One of the major advantages of the LAMP technique is the high degree of sensitivity and specificity. Since the first tests, articles reported the successful application of RT-LAMP assays to detect SARS-CoV-2 RNA in patient samples, demonstrating that 1–10 copies of viral RNA in a sample can lead to a successful detection, 10–100 fold more sensitive than classical RT-PCR. The LAMP assays tested on clinical samples showed a high specificity (80%–100%) and sensitivity (73%–100%), applying repeated RT-PCR as reference.

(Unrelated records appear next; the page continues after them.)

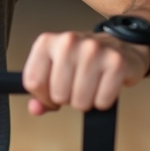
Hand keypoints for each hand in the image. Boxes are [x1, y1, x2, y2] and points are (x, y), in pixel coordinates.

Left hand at [21, 31, 149, 114]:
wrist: (117, 45)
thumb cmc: (82, 59)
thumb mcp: (55, 68)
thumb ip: (40, 90)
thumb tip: (35, 108)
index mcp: (47, 42)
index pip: (33, 82)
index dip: (43, 96)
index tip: (53, 92)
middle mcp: (68, 42)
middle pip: (58, 95)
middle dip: (68, 98)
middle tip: (76, 86)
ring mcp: (93, 50)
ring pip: (80, 101)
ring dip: (86, 101)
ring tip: (90, 85)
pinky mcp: (116, 63)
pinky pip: (102, 101)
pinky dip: (103, 101)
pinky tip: (104, 86)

One principal limitation of LAMP assays for the diagnosis of SARS-CoV-2 arises from their dependence on time intensive and laboratory-based procedures for viral isolation, lysis and removal of possible inhibiting materials. Recently, respiratory samples were directly tested by the variplex SARS-CoV-2 ready to use test based on LAMP method. However, the variplex test system failed to accurately detect SARS-CoV-2 without RNA extraction.47

To avoid the time-consuming and expensive sample preparation step and further increase the sensitivity, several studies focused on innovative approaches in sample preparation. Anahtar et al.39 reported that RT-LAMP can be applied directly from a nasopharyngeal sample; furthermore, LAMP sensitivity has risen by 30% with chemical RNase inactivation using TCEP/EDTA and heat-mediated lysis. Moreover, this inactivation step reduces the sample infectivity as well decreasing the risk for laboratory personnel. Rabe et al.33 developed a rapid process capable of inactivating virions and endogenous nucleases; this inactivation was coupled with a purification protocol. The purification and inactivation protocols, associated with RT-LAMP, increased the sensitivity to at least one viral SARS-CoV-2 RNA copy per microliter.